A stack-based virtual machine written and verified entirely in Rocq.
The VM supports conditional jump, memory assignments, outputting a result (halting with value), and manipulation of items in the stack (which is fairly easy to extend, simply by modifying Instruction.v and copying proof cases based on the argument count). So, all the major instructions that may need 'different' proof cases are covered, and any other instruction is very easy to add.
The VM also features a concept of 'fuel' to prevent itself from running forever. Within the interpret function, the VM is given an initial fuel value, and the interpret function consumes one unit for each instruction executed. If the fuel runs out, the VM halts with an error.
The operational semantics for the language are defined in Semantics.v.
Below are some of the major proofs in VmProofs.v.

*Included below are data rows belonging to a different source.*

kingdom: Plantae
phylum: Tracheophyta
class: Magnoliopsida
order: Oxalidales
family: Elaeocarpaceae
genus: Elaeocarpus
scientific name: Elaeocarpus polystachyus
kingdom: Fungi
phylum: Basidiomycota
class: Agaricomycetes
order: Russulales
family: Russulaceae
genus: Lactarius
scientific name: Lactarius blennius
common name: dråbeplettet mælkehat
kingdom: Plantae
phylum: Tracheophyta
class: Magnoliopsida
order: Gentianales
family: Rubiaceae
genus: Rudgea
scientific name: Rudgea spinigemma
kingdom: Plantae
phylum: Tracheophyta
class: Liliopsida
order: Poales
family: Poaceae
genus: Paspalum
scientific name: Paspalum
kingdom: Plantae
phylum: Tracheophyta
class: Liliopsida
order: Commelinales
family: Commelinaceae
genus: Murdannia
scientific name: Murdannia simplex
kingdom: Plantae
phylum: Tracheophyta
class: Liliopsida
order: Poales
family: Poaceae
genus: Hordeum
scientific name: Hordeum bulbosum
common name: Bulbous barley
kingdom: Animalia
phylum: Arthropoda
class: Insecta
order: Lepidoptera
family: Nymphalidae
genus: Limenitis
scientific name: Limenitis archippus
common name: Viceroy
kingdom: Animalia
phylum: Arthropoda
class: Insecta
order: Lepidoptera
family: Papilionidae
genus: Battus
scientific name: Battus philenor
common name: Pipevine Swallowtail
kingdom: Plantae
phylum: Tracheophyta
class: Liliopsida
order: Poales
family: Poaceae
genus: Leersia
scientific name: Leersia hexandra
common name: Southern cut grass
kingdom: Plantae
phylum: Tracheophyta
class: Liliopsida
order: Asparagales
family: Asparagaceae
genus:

These are the most important ones, but there are many other lemmas and theorems that are not listed here:
- Soundness and completeness of the interpret function with respect to the semantics.
- Soundness and completeness of the interpret all function with respect to the semantics.
- If the VM succeeds with a given fuel and outputs
a, it must also outputawith a fuel value higher than the original. - Proofs regarding halting and terminal state.
- Lemmas about the empty program's behaviour.
Run make to build the project. This invokes coq_makefile to generate another Makefile, which is then executed by the original Makefile. Because of this, you don't need to run coq_makefile each time after modifying _CoqProject.
Extraction to OCaml is supported, and done automatically by the make command.
VeVM is licensed under the MIT License. See the LICENSE file for more details.